DAY FORTY-TWO: Saturday, 1st May 2010
Today both my daughter and I could have died on our way home.
I was driving and she was sitting next to me in the passenger’s seat.
It was raining as usual in this equatorial land. Yes, it was late evening.
I was driving slower than usual.
I was even in the slow lane.
We were just making a sharp left corner, taking our own sweet time when suddenly, the car going on the outer lane, next to us, started to skid as it turned.
Right in front of us, it spun and hit the divider.
Both of us were so shocked that it was happening right before our very eyes.
Then the car started to turn and it spun again, now charging straight at us.
In that split second, which I am sure happened all very fast, but somehow, time slowed down and I was able to re-collect myself calmly.

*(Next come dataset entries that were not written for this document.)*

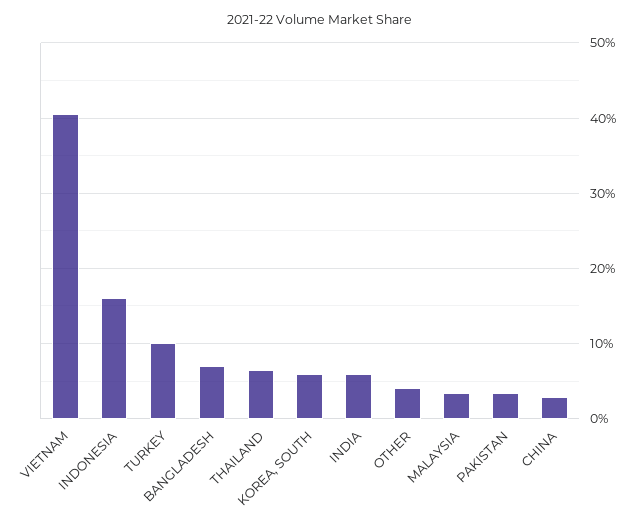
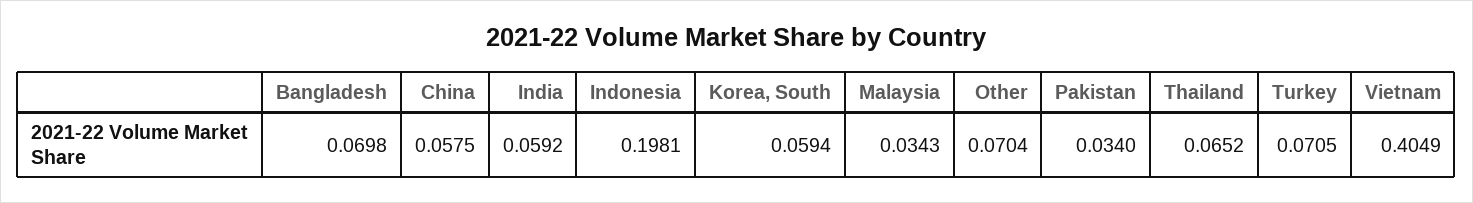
  {
    "VIETNAM": 0.4049,
-   "INDONESIA": 0.16,
+   "INDONESIA": 0.1981,
-   "TURKEY": 0.1,
+   "TURKEY": 0.0705,
    "BANGLADESH": 0.0698,
    "THAILAND": 0.0652,
    "KOREA, SOUTH": 0.0594,
    "INDIA": 0.0592,
-   "OTHER": 0.04,
+   "OTHER": 0.0704,
    "MALAYSIA": 0.0343,
    "PAKISTAN": 0.034,
-   "CHINA": 0.03
+   "CHINA": 0.0575
  }

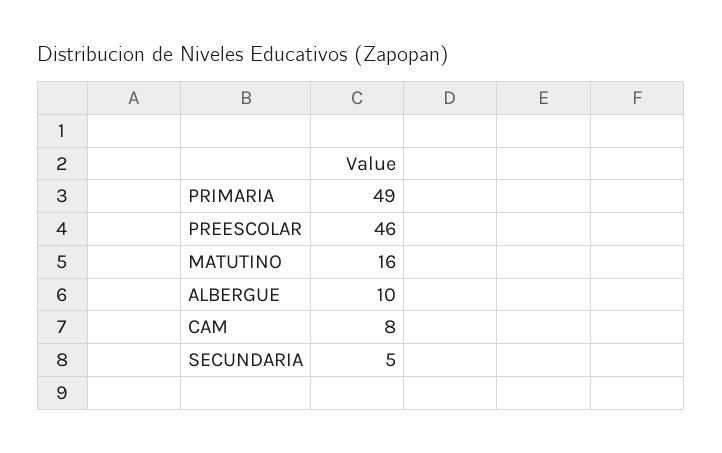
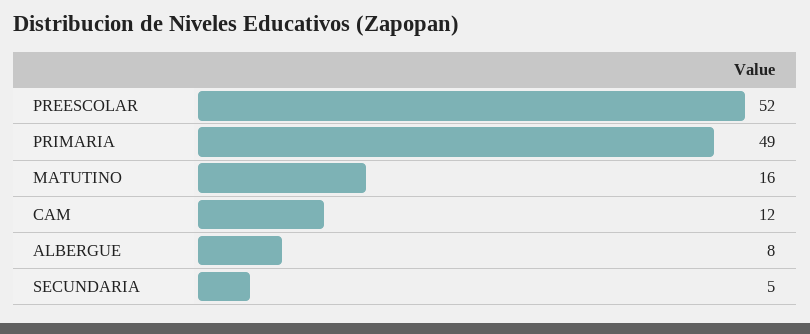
  {
    "PRIMARIA": 49,
-   "PREESCOLAR": 46,
+   "PREESCOLAR": 52,
    "MATUTINO": 16,
-   "ALBERGUE": 10,
+   "ALBERGUE": 8,
-   "CAM": 8,
+   "CAM": 12,
    "SECUNDARIA": 5
  }

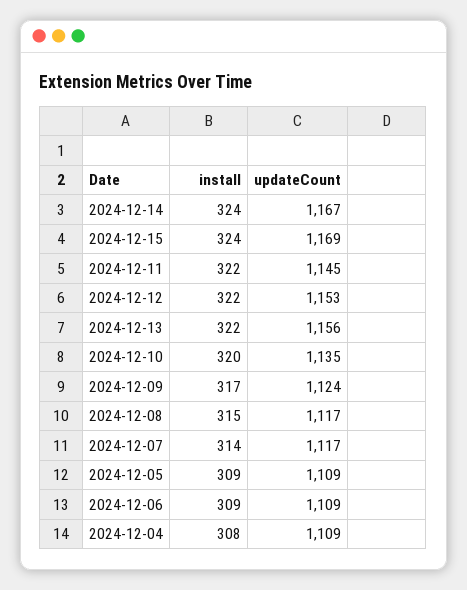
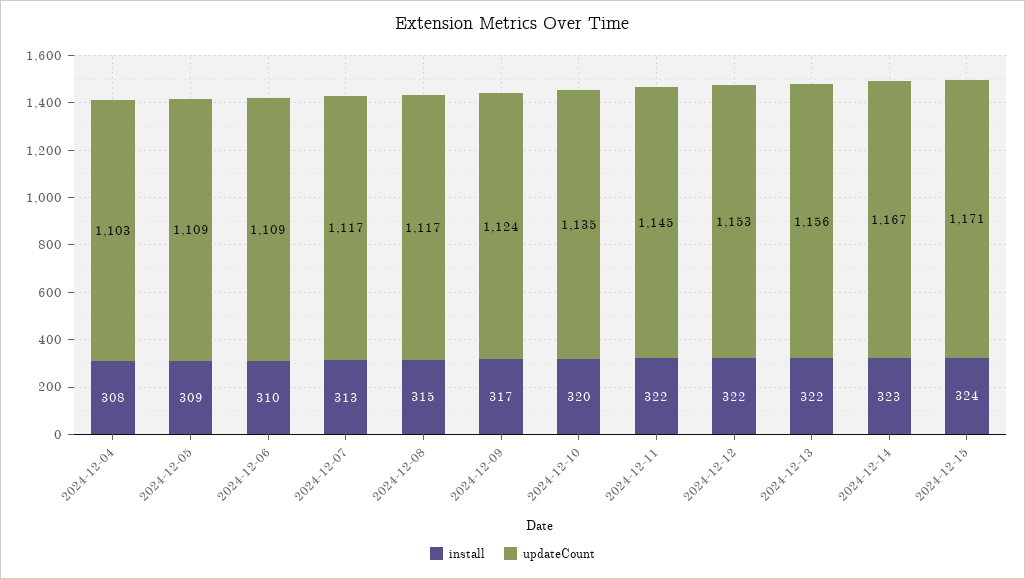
  {
    "install": {
-     "2024-12-14": 324,
+     "2024-12-14": 323,
      "2024-12-15": 324,
      "2024-12-11": 322,
      "2024-12-12": 322,
      "2024-12-13": 322,
      "2024-12-10": 320,
      "2024-12-09": 317,
      "2024-12-08": 315,
-     "2024-12-07": 314,
+     "2024-12-07": 313,
      "2024-12-05": 309,
-     "2024-12-06": 309,
+     "2024-12-06": 310,
      "2024-12-04": 308
    },
    "updateCount": {
      "2024-12-14": 1167,
-     "2024-12-15": 1169,
+     "2024-12-15": 1171,
      "2024-12-11": 1145,
      "2024-12-12": 1153,
      "2024-12-13": 1156,
      "2024-12-10": 1135,
      "2024-12-09": 1124,
      "2024-12-08": 1117,
      "2024-12-07": 1117,
      "2024-12-05": 1109,
      "2024-12-06": 1109,
-     "2024-12-04": 1109
+     "2024-12-04": 1103
    }
  }

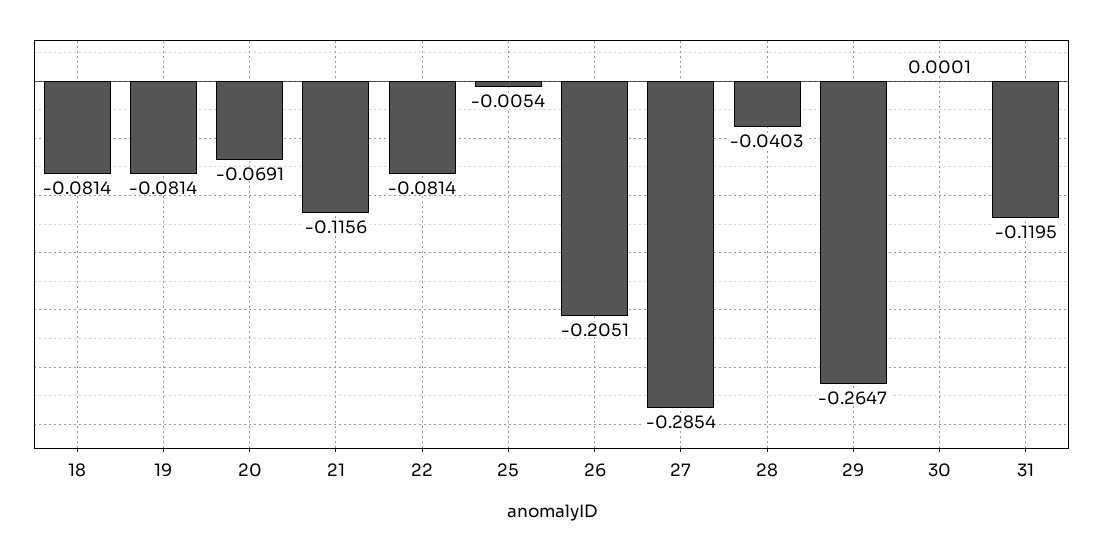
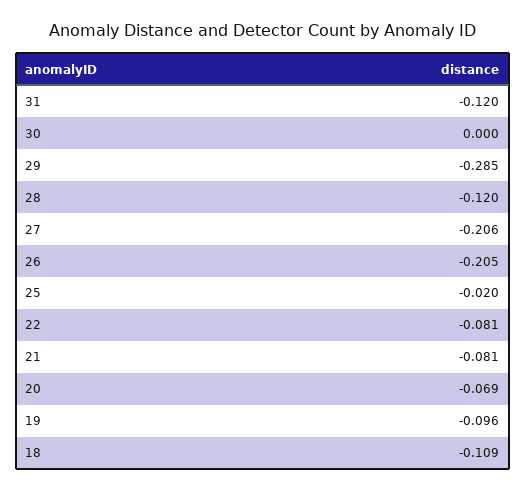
  {
-   "18": -0.0814,
+   "18": -0.109,
-   "19": -0.0814,
+   "19": -0.096,
    "20": -0.0691,
-   "21": -0.1156,
+   "21": -0.081,
    "22": -0.0814,
-   "25": -0.0054,
+   "25": -0.02,
    "26": -0.2051,
-   "27": -0.2854,
+   "27": -0.206,
-   "28": -0.0403,
+   "28": -0.12,
-   "29": -0.2647,
+   "29": -0.285,
    "30": 0.0001,
    "31": -0.1195
  }

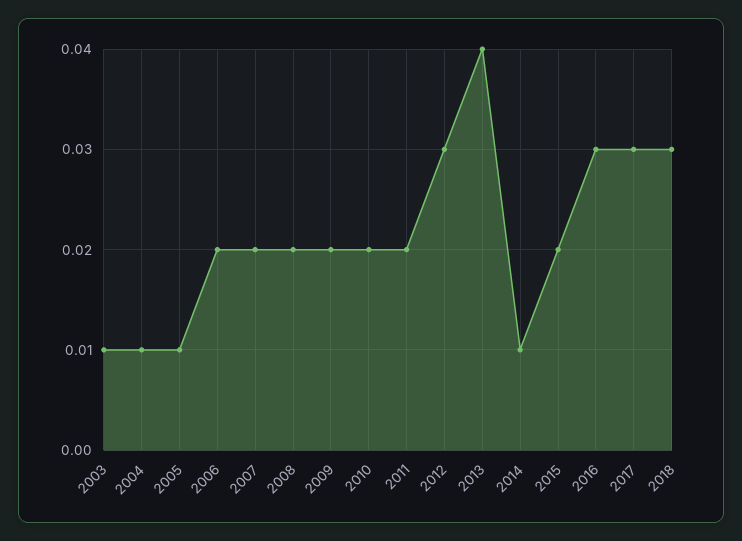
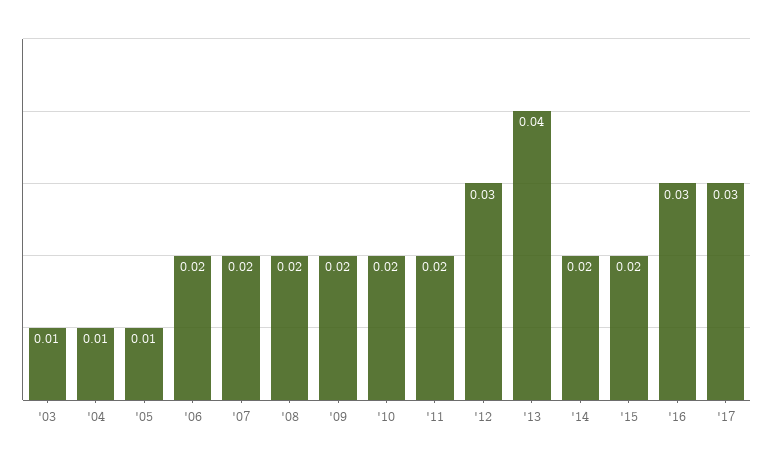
  {
    "2003": 0.01,
    "2004": 0.01,
    "2005": 0.01,
    "2006": 0.02,
    "2007": 0.02,
    "2008": 0.02,
    "2009": 0.02,
    "2010": 0.02,
    "2011": 0.02,
    "2012": 0.03,
    "2013": 0.04,
-   "2014": 0.01,
+   "2014": 0.02,
    "2015": 0.02,
    "2016": 0.03,
-   "2017": 0.03,
+   "2017": 0.03
-   "2018": 0.03
  }

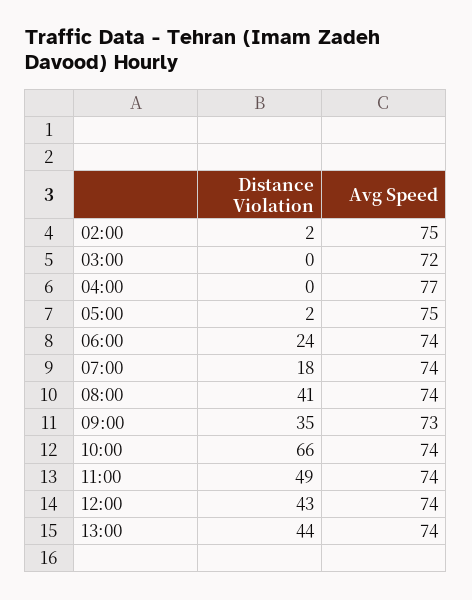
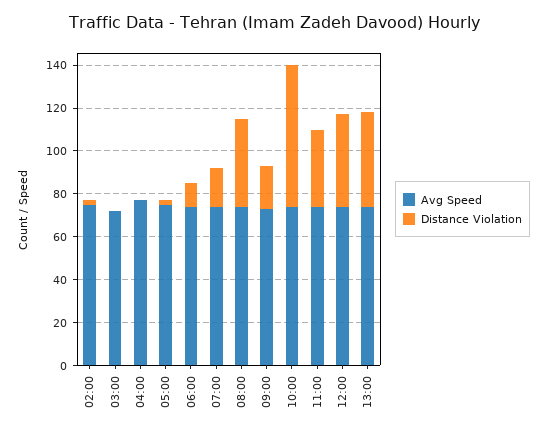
  {
    "Distance Violation": {
      "02:00": 2,
      "03:00": 0,
      "04:00": 0,
      "05:00": 2,
-     "06:00": 24,
+     "06:00": 10,
      "07:00": 18,
      "08:00": 41,
-     "09:00": 35,
+     "09:00": 20,
      "10:00": 66,
-     "11:00": 49,
+     "11:00": 35,
      "12:00": 43,
      "13:00": 44
    },
    "Avg Speed": {
      "02:00": 75,
      "03:00": 72,
      "04:00": 77,
      "05:00": 75,
      "06:00": 74,
      "07:00": 74,
      "08:00": 74,
      "09:00": 73,
      "10:00": 74,
      "11:00": 74,
      "12:00": 74,
      "13:00": 74
    }
  }

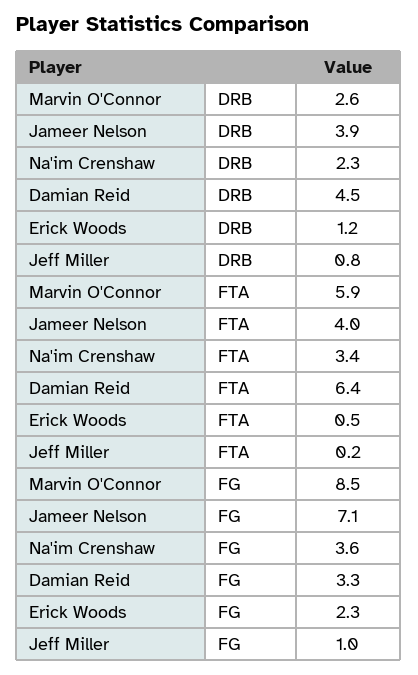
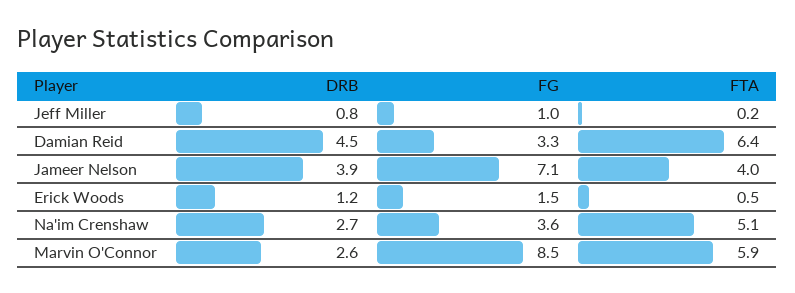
  {
    "Marvin O'Connor": {
      "DRB": 2.6,
      "FTA": 5.9,
      "FG": 8.5
    },
    "Jameer Nelson": {
      "DRB": 3.9,
      "FTA": 4,
      "FG": 7.1
    },
    "Na'im Crenshaw": {
-     "DRB": 2.3,
+     "DRB": 2.7,
-     "FTA": 3.4,
+     "FTA": 5.1,
      "FG": 3.6
    },
    "Damian Reid": {
      "DRB": 4.5,
      "FTA": 6.4,
      "FG": 3.3
    },
    "Erick Woods": {
      "DRB": 1.2,
      "FTA": 0.5,
-     "FG": 2.3
+     "FG": 1.5
    },
    "Jeff Miller": {
      "DRB": 0.8,
      "FTA": 0.2,
      "FG": 1
    }
  }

I turned my own car to avoid this on-coming car that is spinning out of control, in that tight corner. It was headed towards my daughter’s side.
Yet I had to make sure that there were no cars coming behind me or to the side of me if I am making a sharp right to avoid this damaged car altogether.
So, I glanced at both my rear view mirror and side mirror and just turned my wheel to the right and sped off as fast as I could.
And though we managed to escape from a fate that could have been fatal, as I was driving away, I was still looking at my rear view mirror. I kept thinking, should I just stop my car and go help the poor damaged car. I was not even sure if the people were seriously hurt in that car, and how many were they.
In that instance, my daughter’s life and mine were far more important than theirs.
And yes, I was still pondering – should I turn back and go help.
I am sure if my daughter was not with me, I would have stopped and helped the other car.
But now sitting here, I realised that I am still very much attached to my skin and not just worried for my daughter’s well being. This is something I must continue to work on - greater compassion for others and not just self.
My daughter was so frightened that she went silent for a long while.
It was not until we reached home safely that she confided how scared she was and how fast her heart was beating.
We are both very glad that we lived to see another day and tomorrow when we both attend our mother’s and daughter’s flower arrangement class, it would be extra special.
I cannot help but feel that this evening, someone else took my suffering away from me and it became theirs. Someone else’s pain gave us another day longer to realise the importance of having what we have today.
An angel must have watched over us in particular for this evening. And in Tibetan Buddhism, our Angel is our Dharma Protector. In our case, our Dharma Protector is Lord Setrap.
I am very confident that Lord Setrap saved us yet again.
HE has saved me many times before. A few times from a fate worse than death itself.
I am not normally a person who can keep a calm and quick mind in times of crisis, but this evening, I had calmness and quick reflexes. So, that is very unusual indeed.
I am most grateful to our Dharma Protector. HE is a true Guardian Angel.
Thank you dearly, Lord Setrap!
Now, for my very much alive DAY FORTY-TWO :-
No. Of Prostrations: 75
Daily Sadhanas: Check and Done with Death Meditation and Dzambala Mantra.
Physical Exercise: 55 mins
Daily Reflection from "IF NOT NOW, WHEN?" – Here we go. I close my eyes and I picked out page 107.
“COMPASSION – Compassion is realising that others want the same thing as we do. But we also realise that they are more and each of us are only one, so working for the majority is correct.
A wish-granting jewel can confer on you material gains but a negative person or a person who hurts you can confer on you ENLIGHTENMENT because they gave you the greatest opportunity to practise patience, love, compassion and love. They are the greatest test to see if you have compassion and love.”
Personal Thoughts and Feelings:
I totally get that now and I do see it as such.
Previously, I would be crying, screaming, bitching and yelling at every person who I thought has wronged me, spoilt my day or ruined my perfect arrangement of things.
These days, I welcome them as tests to gauge how my mind has progressed or regressed.
At the end of the day, I find myself become a lot less grouchy and more tolerant, or even understanding.
Suddenly, everything is really bearable – more than bearable. It is actually ok.
And if shit happens, and mean people come by so be it. It does not need to change me into the wrathful bitch from hell.
In fact, nothing should de-stabilize me unless I allow them to.
Then before I know it, I am going about my days with a whole lot less drama and un-necessary shouting matches.
What a relief that is to the whole environment! Myself included.